* To do
Tell how many lines in the data below include the word "with". The answer is the number only.

* Material supplied
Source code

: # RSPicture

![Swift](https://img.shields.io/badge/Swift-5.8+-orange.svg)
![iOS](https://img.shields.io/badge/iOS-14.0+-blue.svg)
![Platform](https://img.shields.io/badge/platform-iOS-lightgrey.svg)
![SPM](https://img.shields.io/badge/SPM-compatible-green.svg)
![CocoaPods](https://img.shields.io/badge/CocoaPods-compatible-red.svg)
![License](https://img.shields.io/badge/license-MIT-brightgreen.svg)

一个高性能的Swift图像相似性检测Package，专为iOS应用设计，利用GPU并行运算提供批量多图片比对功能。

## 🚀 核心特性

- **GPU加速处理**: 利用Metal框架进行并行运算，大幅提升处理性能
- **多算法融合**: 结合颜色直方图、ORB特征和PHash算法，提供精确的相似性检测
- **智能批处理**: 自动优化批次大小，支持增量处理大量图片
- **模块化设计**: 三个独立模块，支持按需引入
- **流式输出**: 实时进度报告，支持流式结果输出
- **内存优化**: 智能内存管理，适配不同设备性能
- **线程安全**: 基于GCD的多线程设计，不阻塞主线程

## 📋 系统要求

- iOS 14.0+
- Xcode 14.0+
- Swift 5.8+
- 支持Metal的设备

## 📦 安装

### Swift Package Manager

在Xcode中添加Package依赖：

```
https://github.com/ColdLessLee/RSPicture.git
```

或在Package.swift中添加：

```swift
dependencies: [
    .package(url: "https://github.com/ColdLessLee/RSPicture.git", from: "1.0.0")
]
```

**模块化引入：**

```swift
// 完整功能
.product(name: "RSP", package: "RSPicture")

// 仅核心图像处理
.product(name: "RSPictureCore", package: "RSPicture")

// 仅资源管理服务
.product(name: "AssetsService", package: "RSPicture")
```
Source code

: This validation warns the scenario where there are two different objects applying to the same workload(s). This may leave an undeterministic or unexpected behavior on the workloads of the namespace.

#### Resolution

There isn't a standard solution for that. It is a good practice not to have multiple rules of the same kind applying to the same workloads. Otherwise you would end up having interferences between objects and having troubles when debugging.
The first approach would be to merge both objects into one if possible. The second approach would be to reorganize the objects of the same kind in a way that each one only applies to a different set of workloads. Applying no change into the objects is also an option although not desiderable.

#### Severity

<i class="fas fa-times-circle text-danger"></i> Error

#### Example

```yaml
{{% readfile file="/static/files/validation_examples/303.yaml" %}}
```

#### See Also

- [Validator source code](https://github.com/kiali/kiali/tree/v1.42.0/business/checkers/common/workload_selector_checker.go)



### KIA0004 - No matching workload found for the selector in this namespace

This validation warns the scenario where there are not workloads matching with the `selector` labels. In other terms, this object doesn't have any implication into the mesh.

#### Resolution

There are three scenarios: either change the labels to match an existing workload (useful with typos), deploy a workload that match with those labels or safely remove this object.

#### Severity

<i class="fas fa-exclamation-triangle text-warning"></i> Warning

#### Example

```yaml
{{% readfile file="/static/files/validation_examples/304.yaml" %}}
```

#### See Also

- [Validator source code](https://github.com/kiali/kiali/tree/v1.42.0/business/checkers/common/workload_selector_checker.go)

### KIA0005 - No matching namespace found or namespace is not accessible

* Exercise answer
2